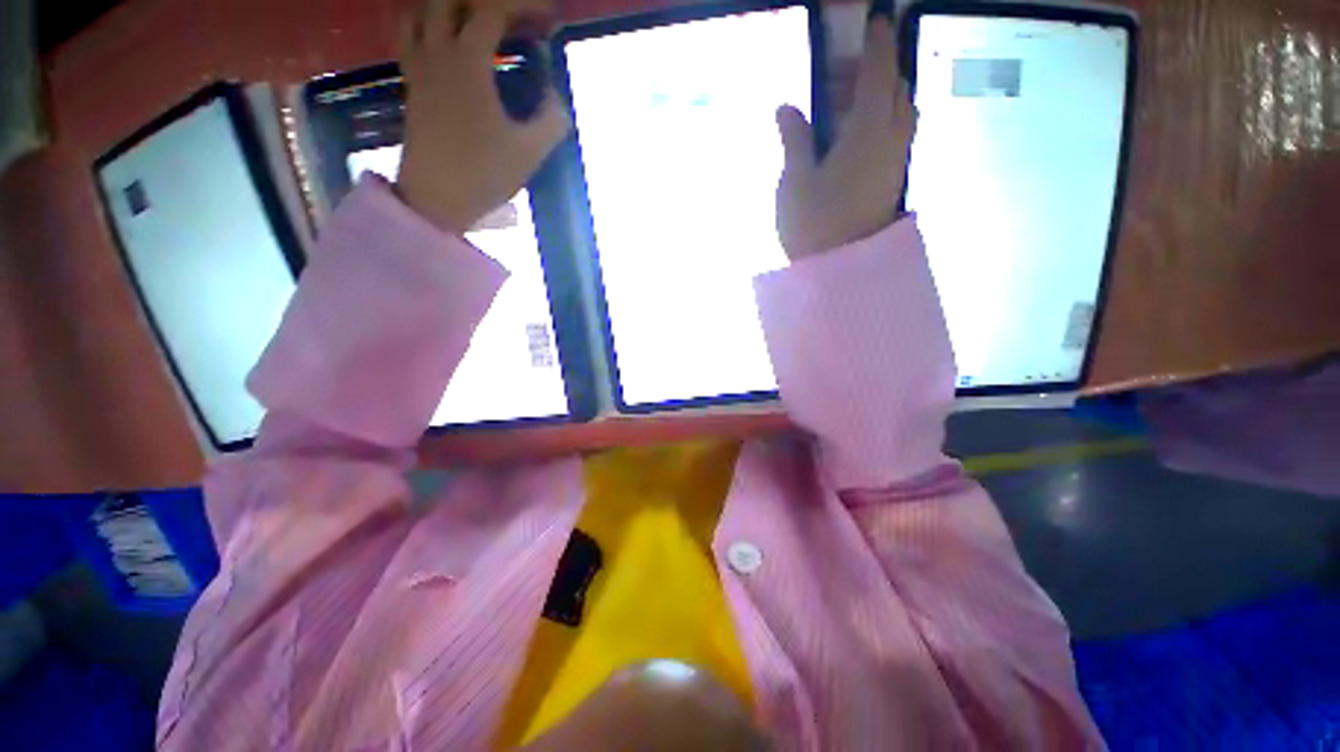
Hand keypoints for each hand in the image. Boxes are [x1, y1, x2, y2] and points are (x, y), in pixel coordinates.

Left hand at [396, 0, 569, 233]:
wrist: (435, 199)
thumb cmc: (483, 175)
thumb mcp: (530, 152)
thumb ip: (551, 118)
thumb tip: (554, 95)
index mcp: (468, 62)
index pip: (493, 7)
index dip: (524, 5)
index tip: (547, 18)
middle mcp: (437, 51)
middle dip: (488, 1)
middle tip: (515, 20)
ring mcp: (418, 65)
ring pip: (423, 9)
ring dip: (452, 7)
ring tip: (480, 24)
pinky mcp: (411, 82)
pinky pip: (410, 32)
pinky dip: (429, 23)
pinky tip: (448, 40)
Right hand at [775, 14, 916, 259]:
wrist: (842, 270)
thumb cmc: (814, 224)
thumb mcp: (795, 181)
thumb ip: (795, 140)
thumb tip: (787, 107)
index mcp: (866, 132)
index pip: (878, 74)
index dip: (877, 44)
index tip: (876, 21)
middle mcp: (890, 140)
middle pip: (898, 90)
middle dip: (880, 70)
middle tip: (848, 72)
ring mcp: (895, 163)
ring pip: (902, 114)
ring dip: (885, 96)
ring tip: (853, 103)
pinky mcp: (892, 182)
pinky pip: (898, 136)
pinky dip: (885, 121)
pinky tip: (859, 134)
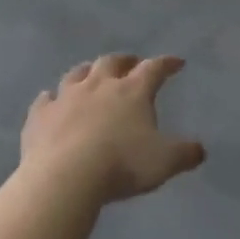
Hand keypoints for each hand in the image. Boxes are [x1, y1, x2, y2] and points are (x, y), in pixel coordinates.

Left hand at [21, 54, 205, 201]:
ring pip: (77, 74)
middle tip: (131, 63)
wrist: (65, 177)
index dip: (167, 64)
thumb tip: (199, 149)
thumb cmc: (122, 164)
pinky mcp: (40, 116)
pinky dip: (51, 98)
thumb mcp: (164, 162)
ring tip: (92, 74)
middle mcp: (99, 85)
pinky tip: (51, 100)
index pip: (154, 68)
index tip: (176, 62)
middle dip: (124, 61)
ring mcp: (66, 97)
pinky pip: (45, 100)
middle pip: (112, 62)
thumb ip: (185, 153)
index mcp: (132, 91)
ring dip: (87, 72)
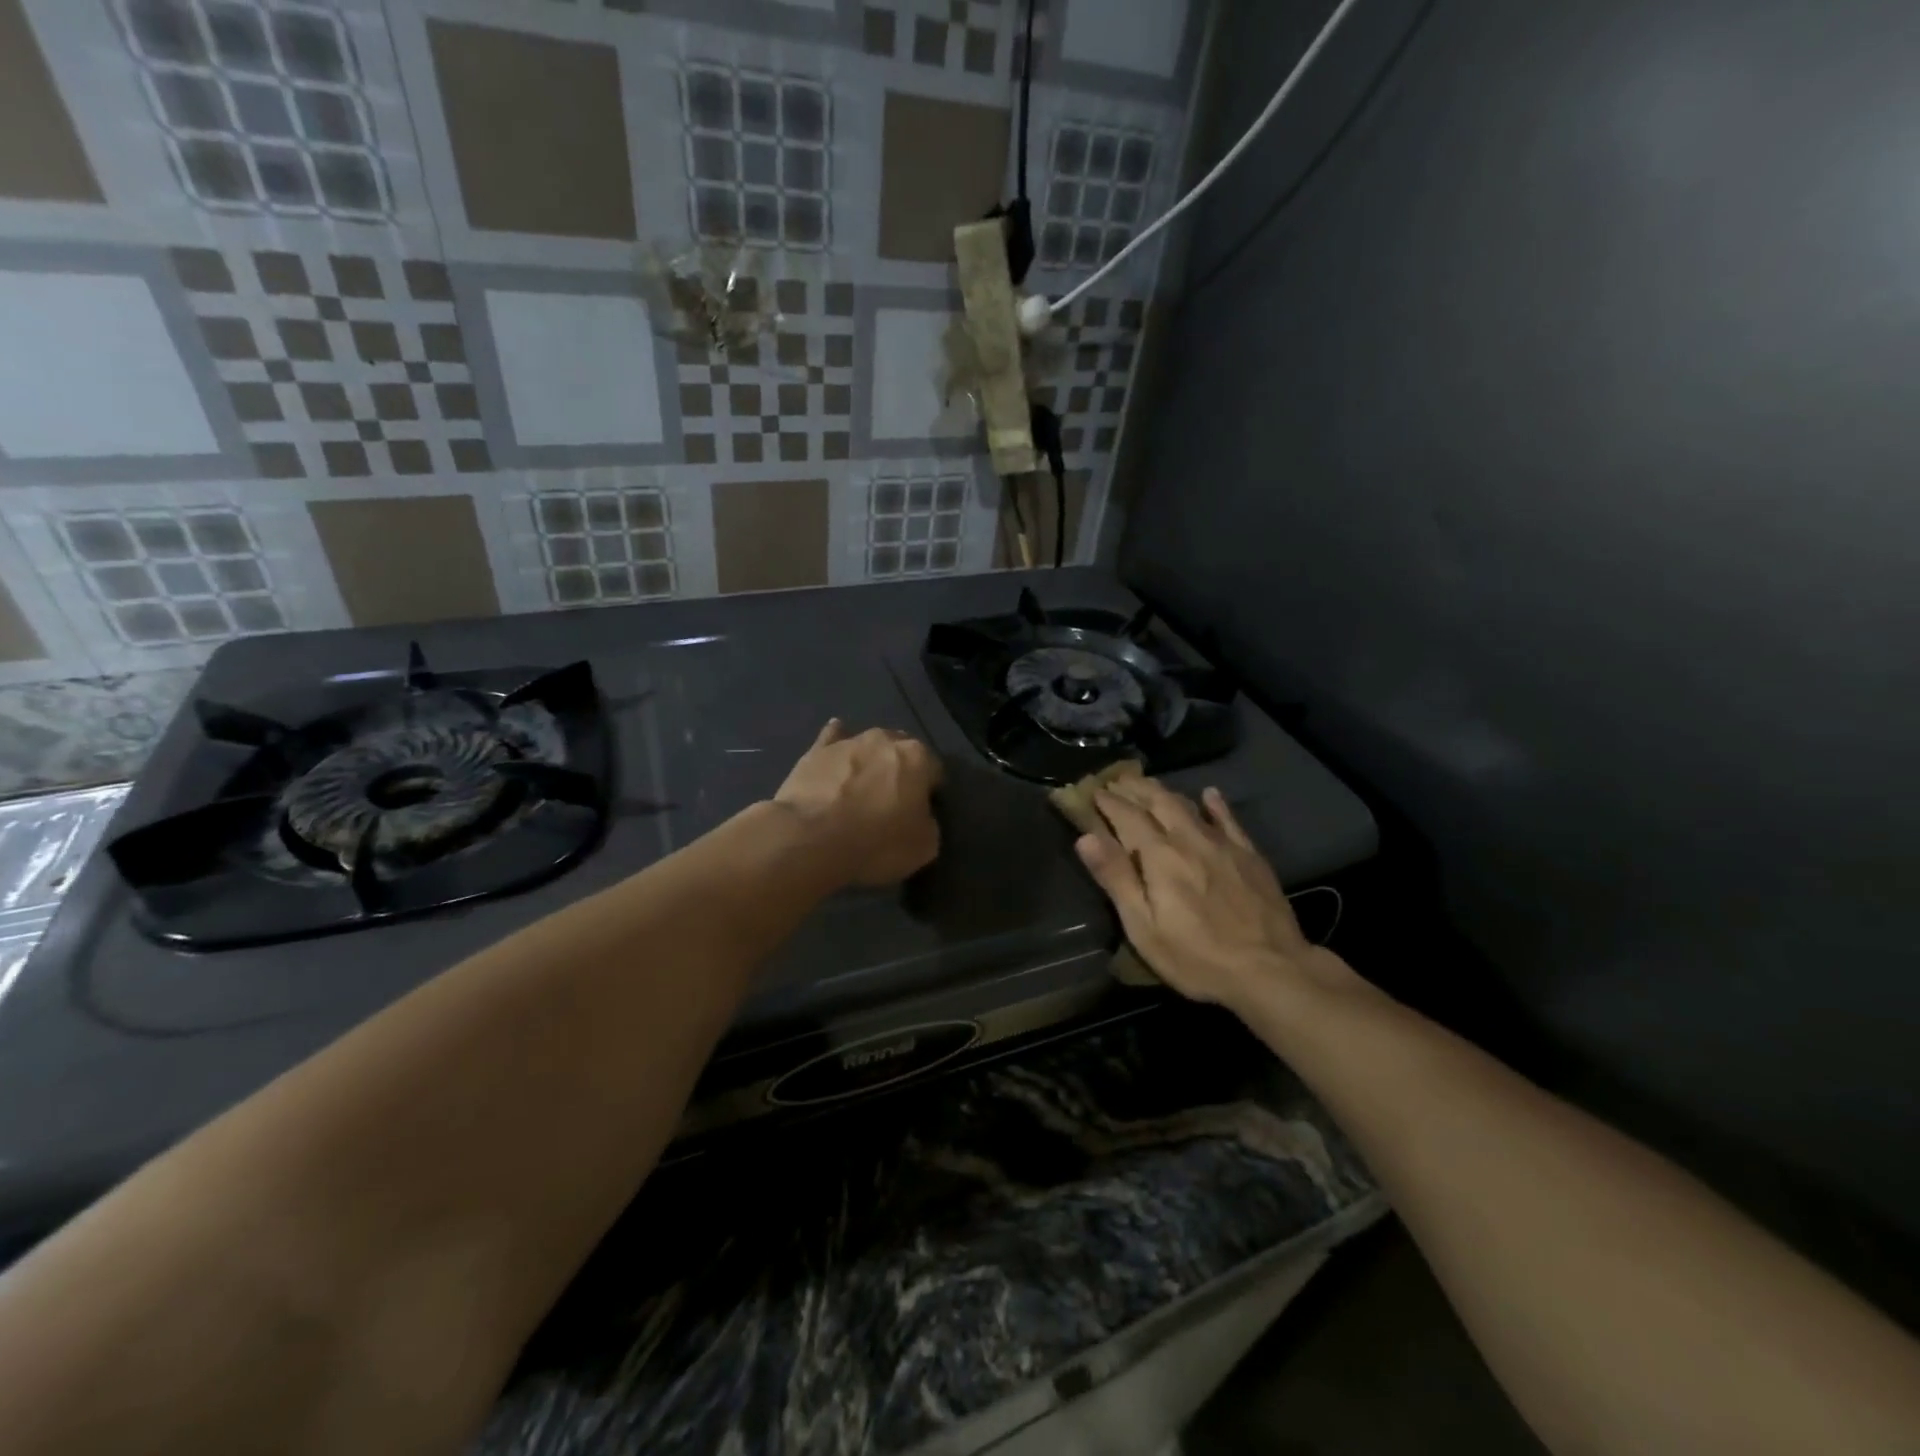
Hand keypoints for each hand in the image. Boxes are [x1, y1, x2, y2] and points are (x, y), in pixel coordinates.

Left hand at [773, 720, 942, 888]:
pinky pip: (831, 739)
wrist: (811, 839)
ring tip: (862, 789)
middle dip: (901, 772)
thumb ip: (928, 823)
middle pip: (902, 753)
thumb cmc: (876, 843)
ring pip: (868, 746)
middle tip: (893, 801)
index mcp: (918, 758)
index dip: (931, 794)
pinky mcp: (815, 751)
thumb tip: (920, 816)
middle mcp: (885, 740)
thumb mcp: (924, 846)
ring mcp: (848, 742)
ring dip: (870, 762)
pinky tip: (834, 750)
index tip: (922, 814)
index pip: (935, 772)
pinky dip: (836, 742)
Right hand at [1076, 776, 1357, 1012]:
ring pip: (1188, 805)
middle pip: (1157, 801)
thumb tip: (1086, 837)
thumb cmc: (1196, 957)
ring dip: (1164, 792)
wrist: (1271, 970)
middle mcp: (1188, 838)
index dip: (1107, 802)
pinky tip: (1210, 794)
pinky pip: (1228, 819)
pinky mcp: (1249, 855)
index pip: (1126, 817)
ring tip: (1149, 785)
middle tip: (1116, 780)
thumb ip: (1116, 878)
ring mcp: (1222, 844)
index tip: (1093, 791)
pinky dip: (1215, 804)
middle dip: (1134, 789)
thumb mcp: (1144, 927)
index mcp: (1159, 855)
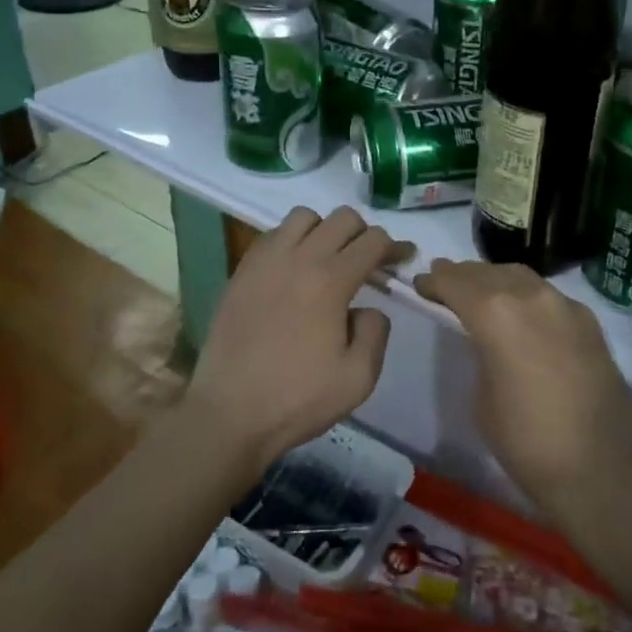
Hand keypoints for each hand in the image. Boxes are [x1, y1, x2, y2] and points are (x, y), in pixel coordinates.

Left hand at [185, 206, 410, 478]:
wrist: (229, 413)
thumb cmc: (297, 398)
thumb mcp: (358, 378)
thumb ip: (375, 332)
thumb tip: (367, 308)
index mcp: (330, 280)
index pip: (372, 241)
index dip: (394, 247)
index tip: (402, 260)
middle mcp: (298, 258)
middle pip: (341, 218)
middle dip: (363, 234)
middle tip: (368, 262)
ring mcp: (264, 261)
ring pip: (303, 217)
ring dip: (324, 230)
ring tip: (327, 260)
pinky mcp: (240, 272)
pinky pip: (272, 235)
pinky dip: (291, 241)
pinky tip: (293, 271)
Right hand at [414, 260, 631, 513]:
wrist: (604, 468)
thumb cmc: (528, 442)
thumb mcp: (483, 398)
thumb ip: (481, 354)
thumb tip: (489, 342)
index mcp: (496, 314)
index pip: (456, 282)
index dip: (435, 281)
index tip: (421, 284)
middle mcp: (532, 297)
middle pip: (489, 273)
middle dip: (464, 276)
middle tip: (445, 283)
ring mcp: (566, 306)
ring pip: (521, 277)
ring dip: (496, 280)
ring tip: (480, 293)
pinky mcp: (590, 322)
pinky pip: (548, 296)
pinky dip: (526, 296)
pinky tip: (522, 314)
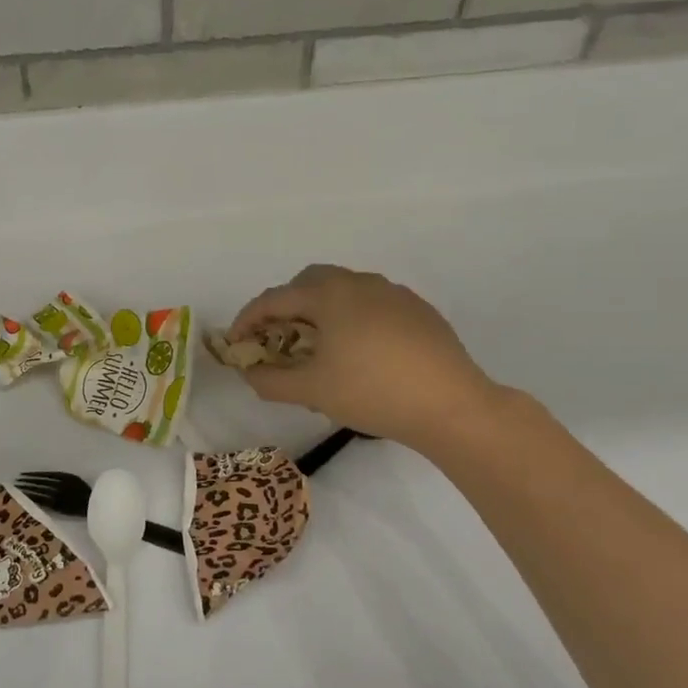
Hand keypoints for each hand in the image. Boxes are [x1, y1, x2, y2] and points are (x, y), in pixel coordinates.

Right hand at [228, 265, 503, 451]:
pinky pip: (371, 303)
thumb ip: (270, 380)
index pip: (273, 299)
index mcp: (328, 294)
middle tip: (277, 339)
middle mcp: (359, 282)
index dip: (247, 320)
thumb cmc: (372, 392)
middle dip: (285, 306)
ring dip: (319, 310)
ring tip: (317, 346)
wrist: (452, 405)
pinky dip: (351, 318)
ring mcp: (393, 293)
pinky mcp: (418, 310)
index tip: (235, 344)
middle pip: (308, 282)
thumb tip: (250, 373)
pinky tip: (358, 352)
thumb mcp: (311, 391)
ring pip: (342, 290)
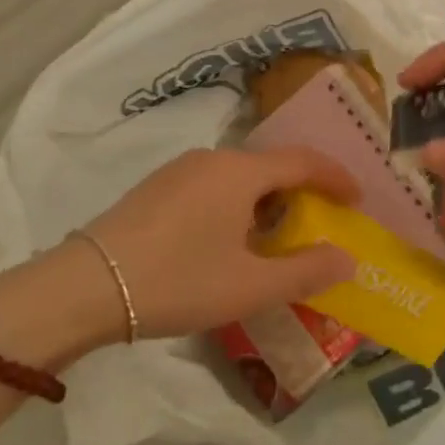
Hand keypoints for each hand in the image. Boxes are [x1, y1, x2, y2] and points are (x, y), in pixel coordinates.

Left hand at [75, 147, 358, 340]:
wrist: (87, 286)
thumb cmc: (179, 280)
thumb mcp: (249, 286)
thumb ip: (305, 272)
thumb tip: (348, 259)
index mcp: (241, 172)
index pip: (302, 161)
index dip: (335, 176)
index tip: (357, 198)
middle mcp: (213, 158)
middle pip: (270, 166)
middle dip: (301, 191)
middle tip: (319, 223)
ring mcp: (180, 170)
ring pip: (239, 176)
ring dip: (266, 200)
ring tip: (274, 237)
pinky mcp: (156, 186)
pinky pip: (212, 184)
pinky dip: (236, 204)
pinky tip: (226, 240)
.....
Exercise:
Your answer should be the lines above from the one containing "middle tip: (515, 20)" through the one containing "pinky mcp: (892, 182)", copied exactly and with both ends kept.

Problem solution:
middle tip: (515, 20)
ring mcp: (418, 65)
ring pip: (423, 9)
ring dip: (452, 7)
ring tip: (480, 24)
pinky mcp: (411, 82)
pinky pip: (410, 32)
pinky dip: (429, 23)
pinky tip: (448, 40)
Right hand at [775, 14, 916, 259]:
wrist: (842, 270)
thumb cmc: (814, 224)
thumb mcp: (795, 181)
thumb ip: (795, 140)
thumb tip: (787, 107)
index mcp: (866, 132)
index pip: (878, 74)
index dip: (877, 44)
index tip: (876, 21)
middle mcp: (890, 140)
middle pip: (898, 90)
middle dip: (880, 70)
middle tip: (848, 72)
ring mcp: (895, 163)
ring pip: (902, 114)
ring dip: (885, 96)
ring tip: (853, 103)
pinky mcp: (892, 182)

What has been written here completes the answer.